(Text passage begins)
With these upgrades, the design refrigeration load is cut by nearly 30 percent, and the refrigeration system engineering can account for that with a smaller, less expensive, more efficient design. Savings on this front will run across the board. Smaller evaporators are required since there is less heat to take out of the space, and smaller piping sizes are needed because they transport less refrigerant. Since those pipes transport less refrigerant, smaller compressors are needed to operate, and a smaller condenser is required because there is less heat to reject.
Upgrades also save other expenses and environmentally impactful resources. Because the system is rejecting less heat through a smaller condenser, the amount of water used in the evaporative condenser is smaller, and the chemicals used to treat the water in that condenser are reduced accordingly. This translates into a conservative savings of 47 percent for the refrigeration system consumables as a whole.
Furthermore, because the facility refrigeration system is smaller, there is less refrigerant charge in the system. If it were an ammonia system, that would mean a less toxic refrigerant on site and, theoretically, a lower cost of insurance for the facility as well as potentially less stringent regulations regarding the operation of the system. Due to the smaller refrigeration equipment and smaller charge, installation fees are reduced as an added bonus.
More efficiency, more savings
In addition to the heat reductions saving electricity, water and sewer, a further factor to consider are that energy trusts, grants, and other government subsidies and incentives can significantly defray costs associated with load-shedding improvements and refrigeration system upgrades. In the case of LED lighting upgrades, for instance, the material costs can be largely rebated by energy trust groups to the point that the lighting system itself is nearly free. The remaining capital costs are paid for within months with the power savings themselves. Of course, the energy savings and reduced power and maintenance costs will continue to accrue to the bottom line year after year.
The numbers speak for themselves. By considering the overall impact of load factors in the facility and upgrades to the refrigeration system, a food and beverage processing facility can cut its operational costs to nearly half, and for a brand new refrigeration system installation, there would be less refrigeration equipment installed and fewer refrigerants required, saving significantly on upfront costs and reducing the use of potentially environmentally hazardous refrigerants. There also will be a higher level of system safety because the refrigerant charge is smaller (especially in the case of ammonia).
While the operational advantages and the cost savings are significant, processing facilities and their companies will also claim a less tangible, but still very real, benefit in terms of sound environmental stewardship and corporate responsibility. Facilities will see reduced requirements for how much chemical refrigerant is needed – coupled with an emerging shift toward non-toxic refrigerants like CO2 – less use of materials of every type from steel to insulation, reduced water use and sewage waste, and of course, a much smaller electricity carbon footprint.
Having a modern, highly efficient system across all the refrigeration, load-shedding factors that exist in a processing facility will benefit employees, maintenance staff and managers, the bottom line, and the planet. It is an approach that each company that contemplates building a new refrigerated processing facility or upgrading/refitting an existing one should consider, evaluate and employ.
(Text passage ends)
(The data begins)
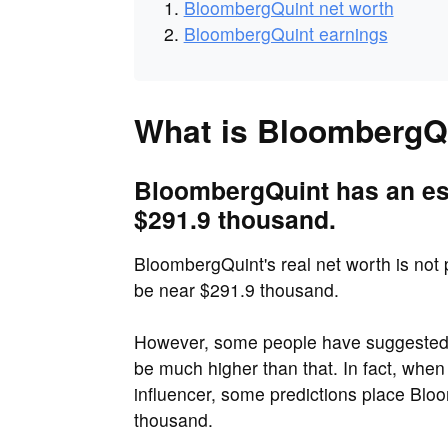
BloombergQuint net worth
BloombergQuint earnings
What is BloombergQu
BloombergQuint has an est
$291.9 thousand.
BloombergQuint's real net worth is not p
be near $291.9 thousand.
However, some people have suggested 
be much higher than that. In fact, when
influencer, some predictions place Blo
thousand.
(The data ends)
From the refrigeration text's paragraph beginning "With these upgrades," list every piece of refrigeration equipment that can be made smaller. Work only from the refrigeration text.

• Exercise solution
Evaporators, piping, compressors, condenser